Das Unternehmen implementierte zukunftssichere Sicherheitsmaßnahmen wie skalierbare Verschlüsselungs-Frameworks, erweiterte Zugriffskontrollen und proaktive Bedrohungserkennung, um optimal auf die sich entwickelnden Herausforderungen der Cybersicherheit vorbereitet zu sein. Die Compliance-Maßnahmen verbesserten die Sicherheitslage des Unternehmens deutlich, mit verbessertem Datenschutz, stärkeren Authentifizierungsprotokollen und einem verbesserten Risikomanagement. Das Audit führte auch zu wichtigen kryptografischen Änderungen, darunter die Umstellung auf stärkere Verschlüsselungsalgorithmen, Verbesserungen der Sicherheit Schlüsselverwaltung Praktiken und die Festlegung strengerer Kryptografiestandards, um die Sicherheit vertraulicher Daten zu gewährleisten. Diese Verbesserungen trugen dazu bei, die Abwehr des Unternehmens gegen Bedrohungen zu stärken und sicherzustellen, dass es die Vorschriften einhält und auf zukünftige Bedrohungen vorbereitet ist.
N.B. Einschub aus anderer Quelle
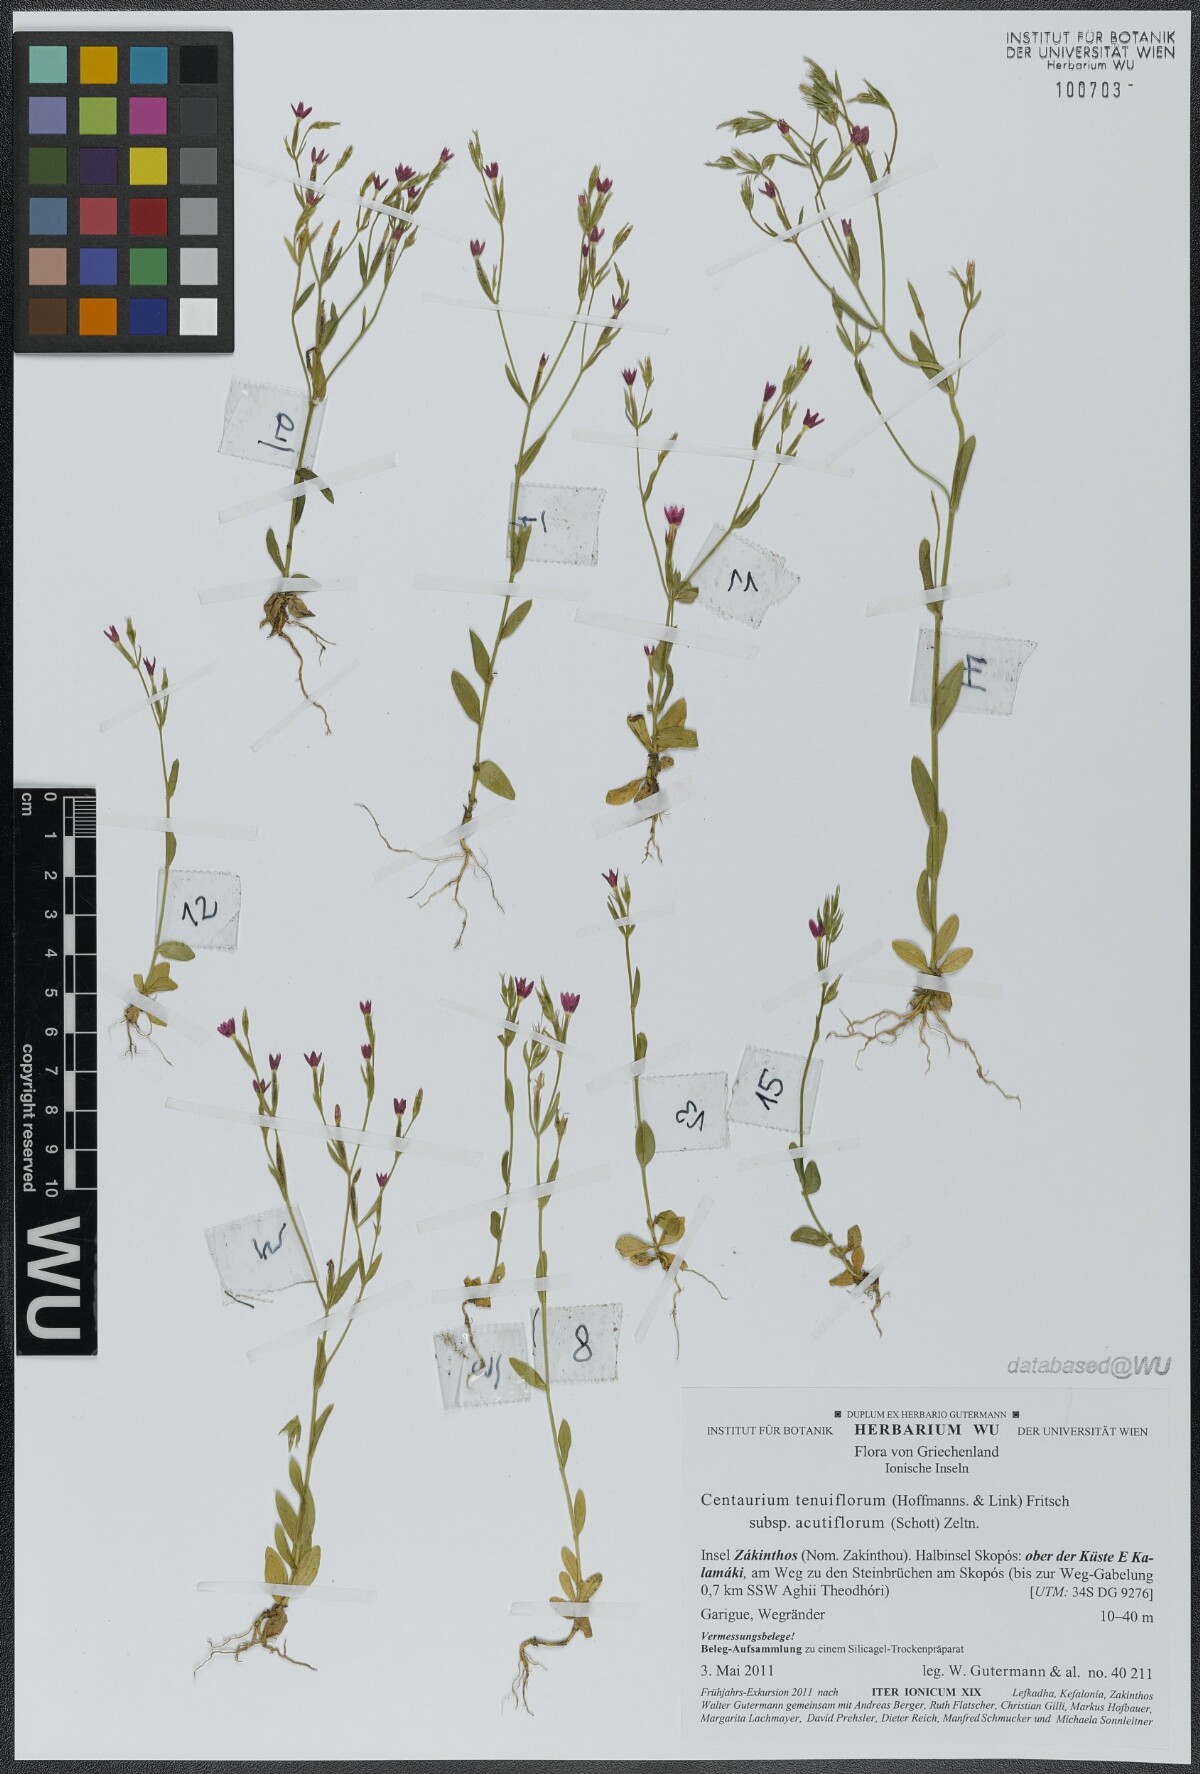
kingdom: Plantae
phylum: Tracheophyta
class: Magnoliopsida
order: Gentianales
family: Gentianaceae
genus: Centaurium
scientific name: Centaurium tenuiflorum
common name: Slender centaury
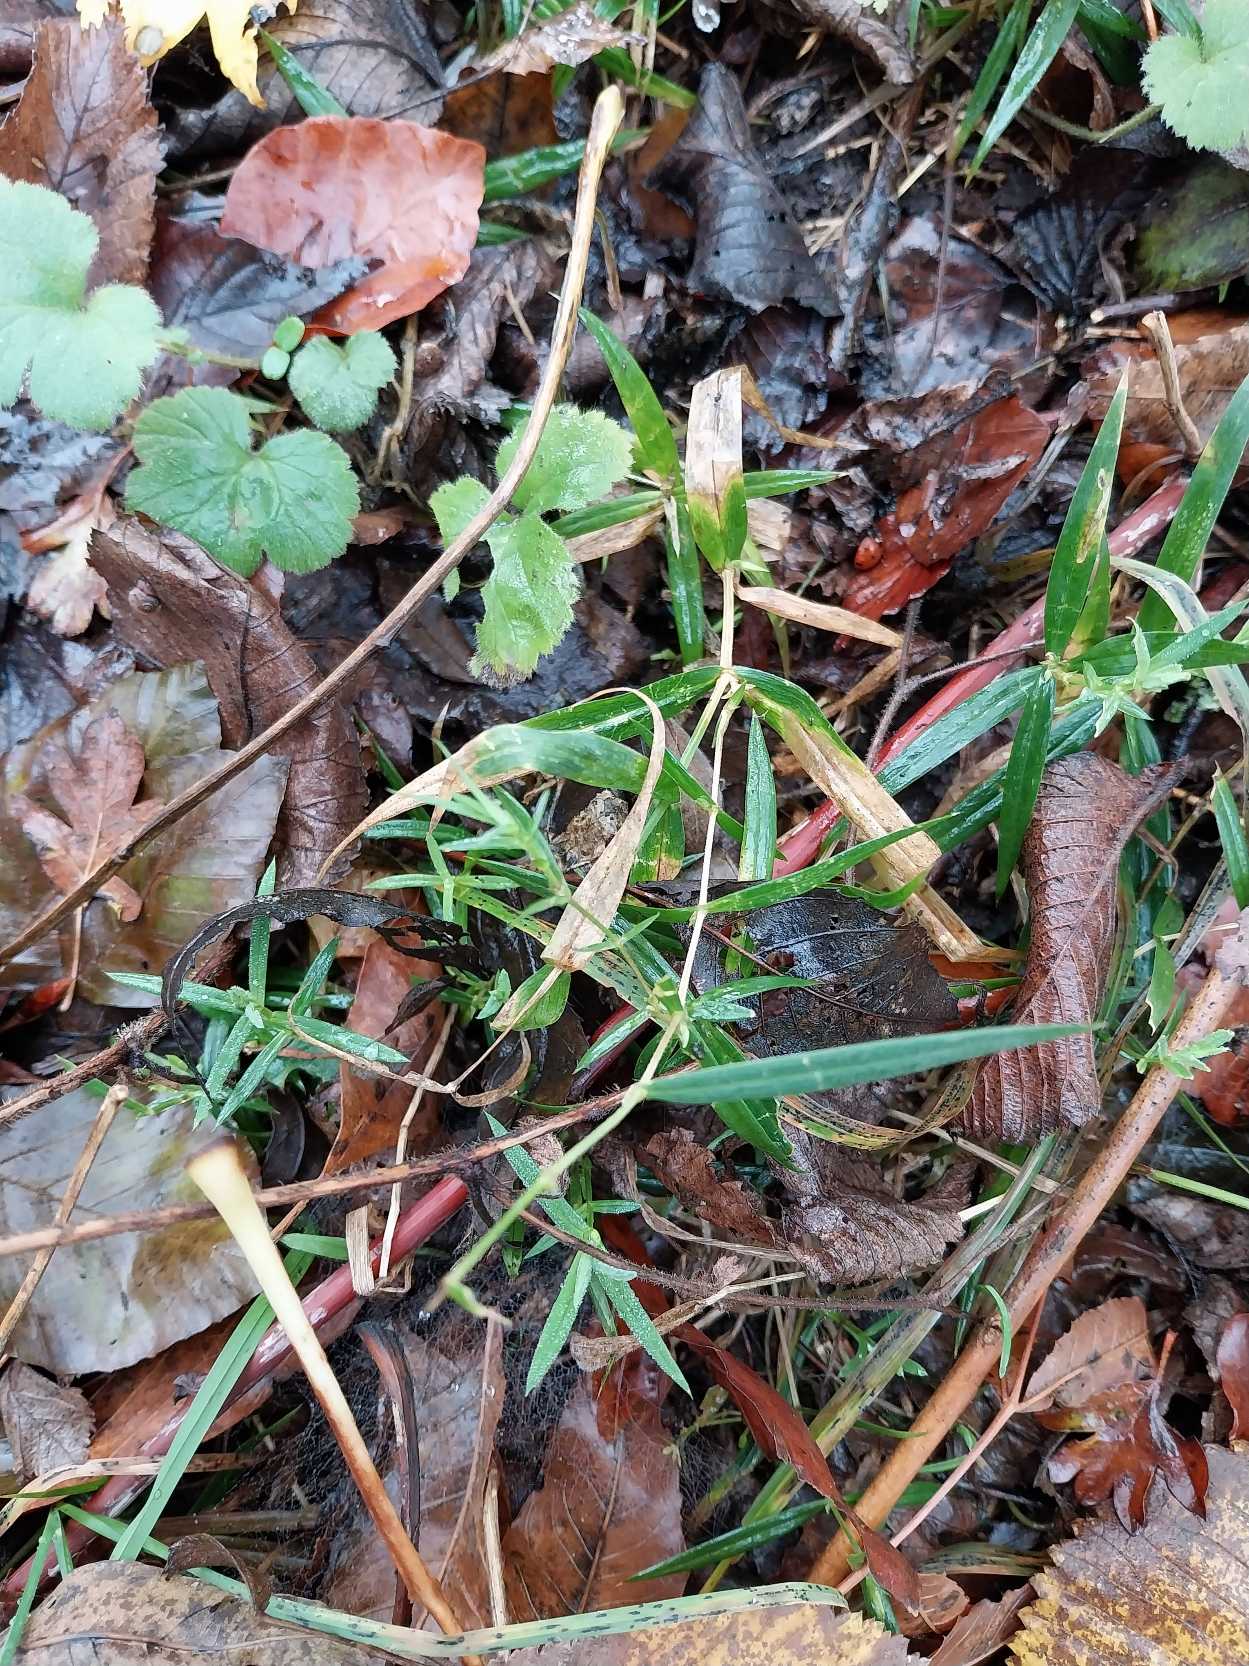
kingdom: Plantae
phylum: Tracheophyta
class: Magnoliopsida
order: Caryophyllales
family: Caryophyllaceae
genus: Rabelera
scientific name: Rabelera holostea
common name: Stor fladstjerne
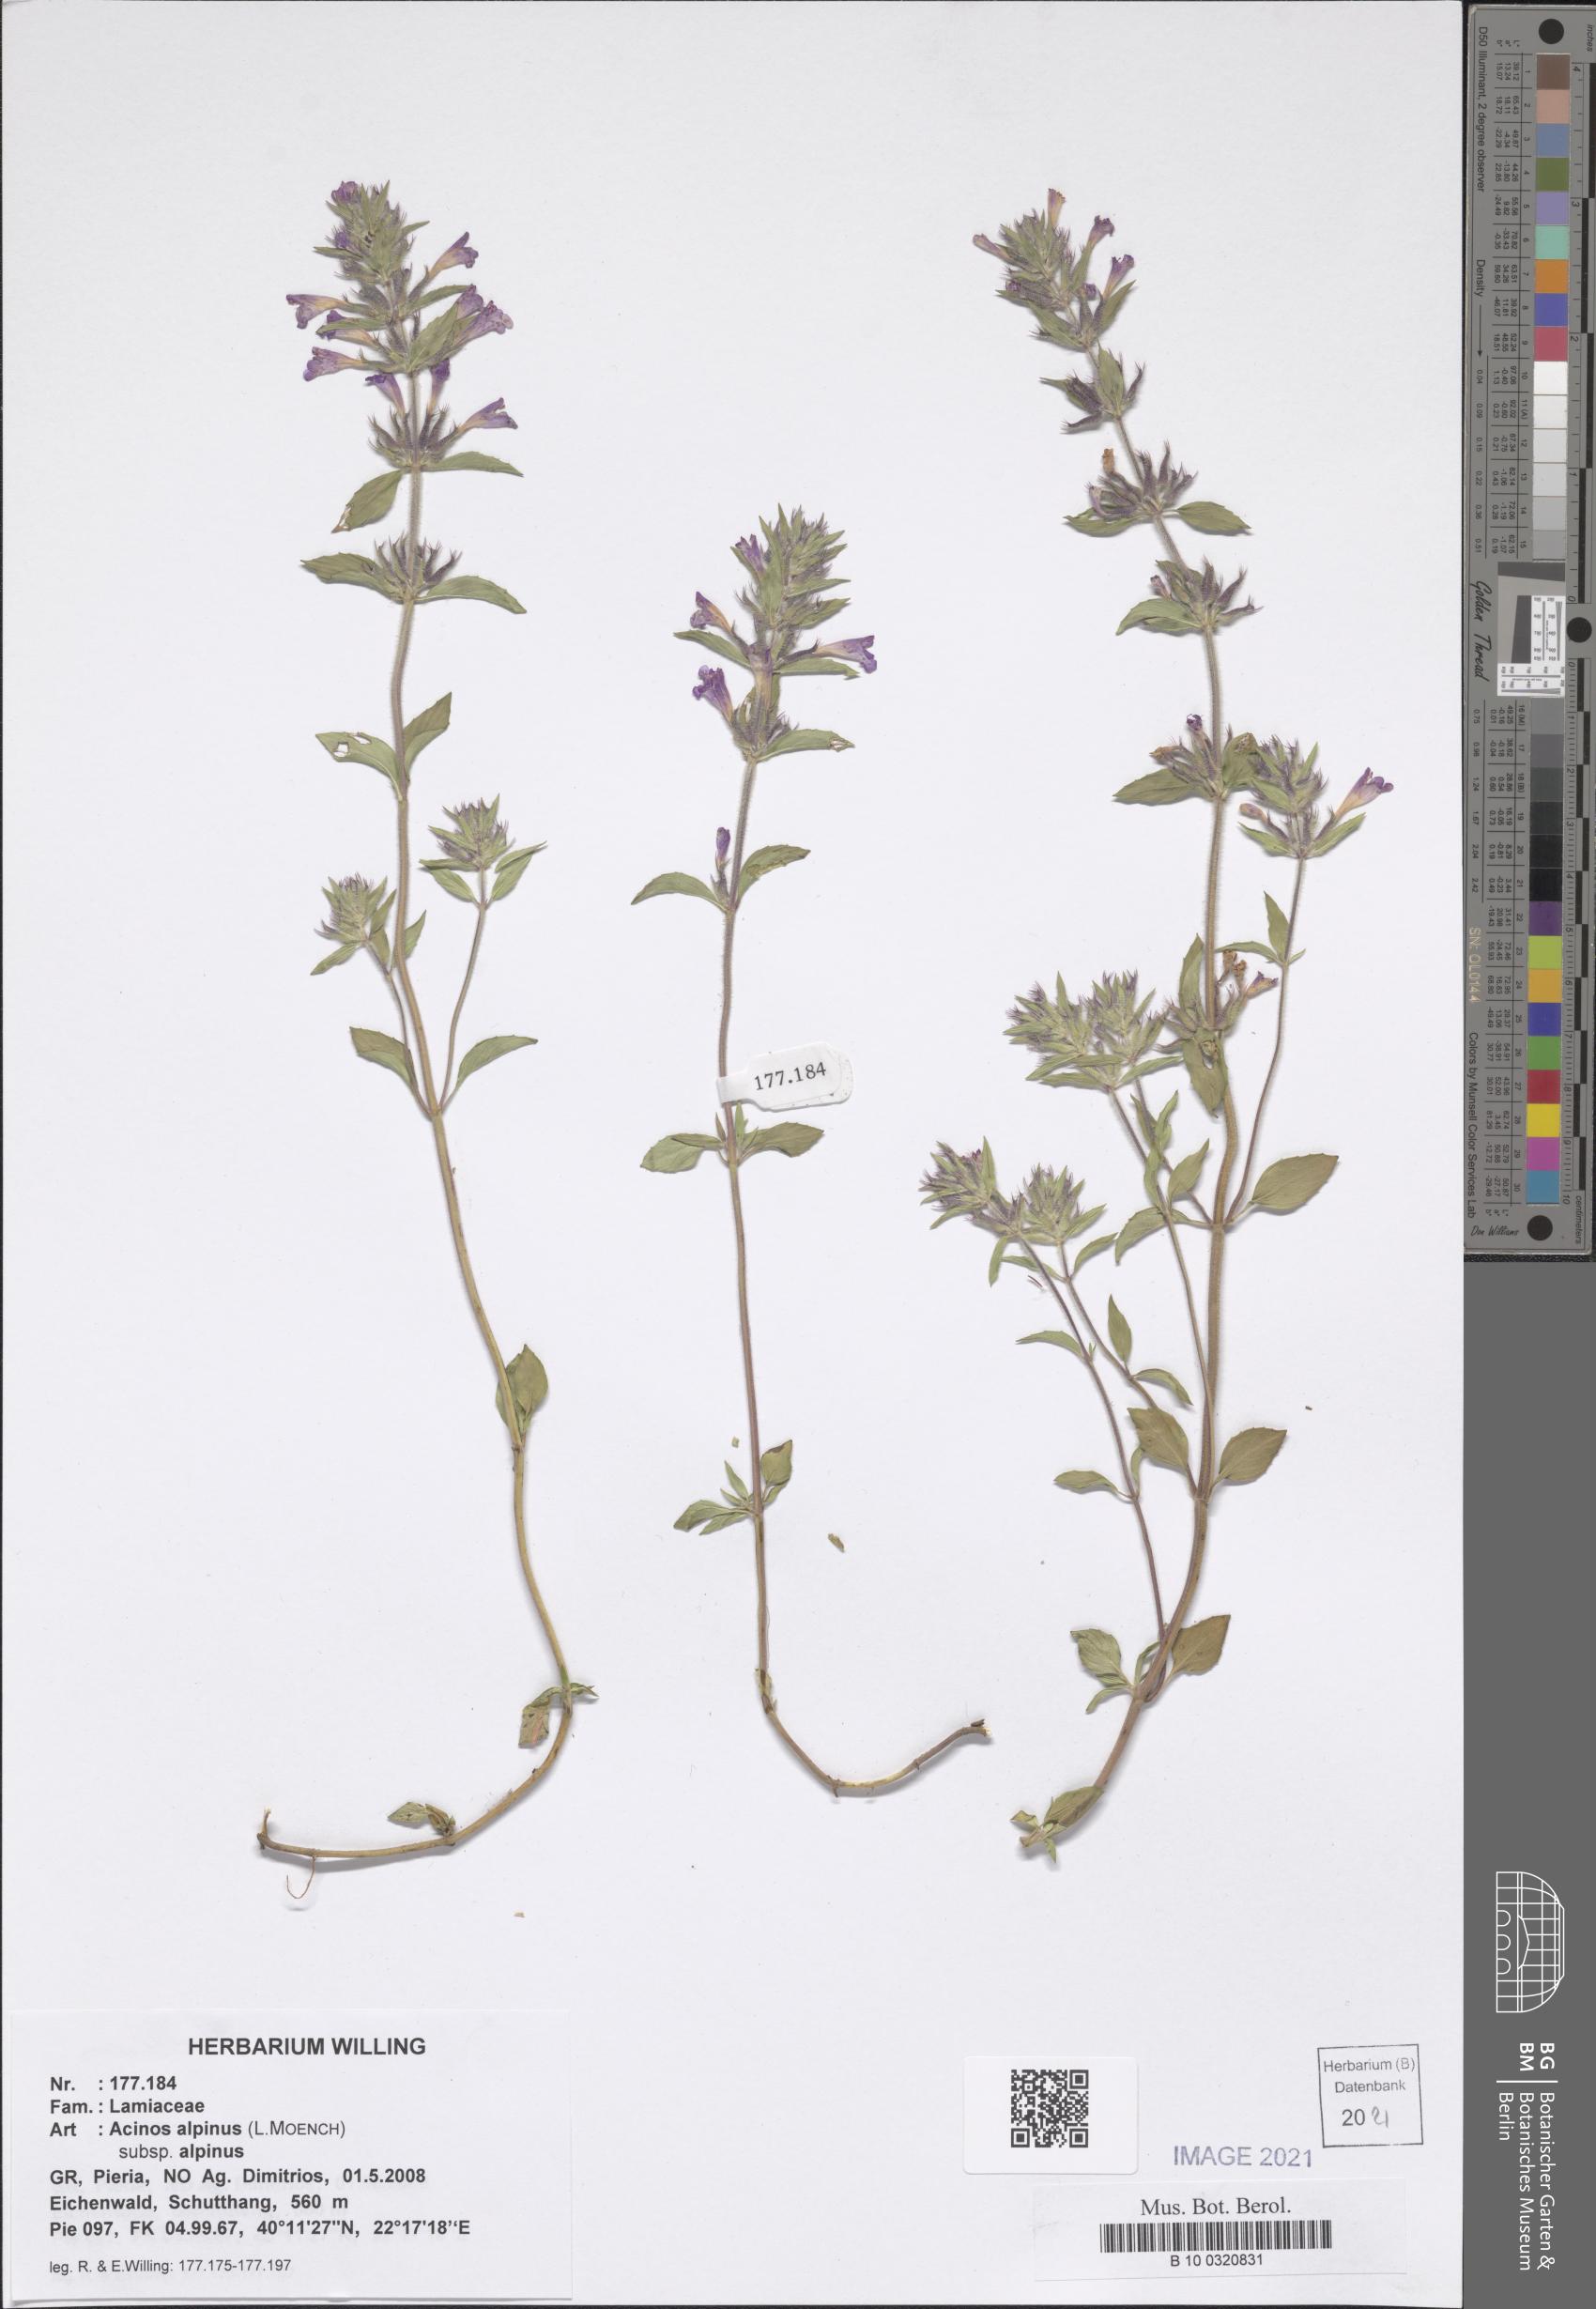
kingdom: Plantae
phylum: Tracheophyta
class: Magnoliopsida
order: Lamiales
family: Lamiaceae
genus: Clinopodium
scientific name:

Unsere Empfehlung für lieferantenbezogene Risikomanagementlösungen ermöglichte dem Kunden eine bessere Kontrolle seiner Beziehungen zu Drittparteien. Die Praktiken der Lieferanten wurden an den SOC 2-Standards ausgerichtet. Dies minimierte Risiken in der Lieferkette des Kunden, schützte vertrauliche Informationen und stärkte gleichzeitig die Verantwortlichkeit der Partner. Vor allem aber transformierte die SOC 2-Konformität das Geschäft unseres Kunden.
Fazit
Die Einhaltung von SOC 2 ist weit mehr als ein Meilenstein in der Compliance. Sie ist der wichtigste Baustein für Vertrauen, operative Exzellenz und Wettbewerbsvorteile im heutigen datengesteuerten Markt. Unsere Audit- und Support-Services Unsere Kunden konnten ihre Compliance-Herausforderungen souverän bewältigen, ihre Betriebsabläufe schützen und ihre Kundenbeziehungen durch personalisierte Ansätze verbessern. Dies trägt dazu bei, Serviceunterbrechungen zu reduzieren, die Sicherheitsüberwachung zu verbessern und die Praktiken der Lieferanten an die SOC 2-Standards anzupassen. Dadurch wird die Compliance erreicht und die Grundlage für Wachstum und Erfolg geschaffen. Das Unternehmen gewann dadurch an Vertrauen und positionierte sich als zuverlässiger Online-Händler.
Bei Encryption Consulting bieten wir Unternehmen fachkundige Beratung und praktische Lösungen, die ihnen dabei helfen, die Komplexität von Compliance und Sicherheit zu meistern.